The implementation of Optimizer.zero_grad() is:

    def zero_grad(self, set_to_none: bool = False):
        if not hasattr(self, "_zero_grad_profile_name"):
            self._hook_for_profile()
        with torch.autograd.profiler.record_function(self._zero_grad_profile_name):
            for group in self.param_groups:
                for p in group['params']:
                    if p.grad is not None:
                        if set_to_none:
                            p.grad = None
                        else:
                            if p.grad.grad_fn is not None:
                                p.grad.detach_()
                            else:
                                p.grad.requires_grad_(False)
                            p.grad.zero_()

And for Module.zero_grad():

def zero_grad(self, set_to_none: bool = False) -> None:
	if getattr(self, '_is_replica', False):
		warnings.warn(...[blah blah multithreading blah blah]...)
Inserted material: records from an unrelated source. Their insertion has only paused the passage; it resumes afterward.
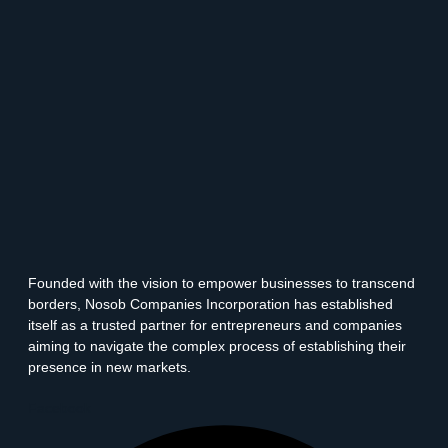
Founded with the vision to empower businesses to transcend
borders, Nosob Companies Incorporation has established
itself as a trusted partner for entrepreneurs and companies
aiming to navigate the complex process of establishing their
presence in new markets.
Facebook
	for p in self.parameters():
		if p.grad is not None:
			if set_to_none:
				p.grad = None
			else:
				if p.grad.grad_fn is not None:
					p.grad.detach_()
				else:
					p.grad.requires_grad_(False)
				p.grad.zero_()

The body of the innermost for loop is the same for each:

# PyTorch can use either None or a tensor of zeros for the zero gradient
if p.grad is not None:
	if set_to_none:
		p.grad = None
	else:
		if p.grad.grad_fn is not None:
			# Detaches the gradient tensor from the graph that created it
			p.grad.detach_()
		else:
			# Disable the computational graph so that zeroing the gradient
			# doesn't count as a computation
			p.grad.requires_grad_(False)
			
		# Zero out the gradient
		p.grad.zero_()

The difference is that the one in Module just does it for its own parameters. The one in Optimizer is a little fancier:

Typically, you’ll use the one on Optimizer. The one on Module is really just there for specialized situations, such as when you might want to zero out a submodule’s gradient in the middle of a larger operation.

Although the gradient is stored on the parameter tensors themselves (code, docs), it is associated with the computational graph, so Tensor does not have a zero_grad method. From an OO standpoint, this is pathological, but the PyTorch team prioritizes practical simplicity over engineering purity.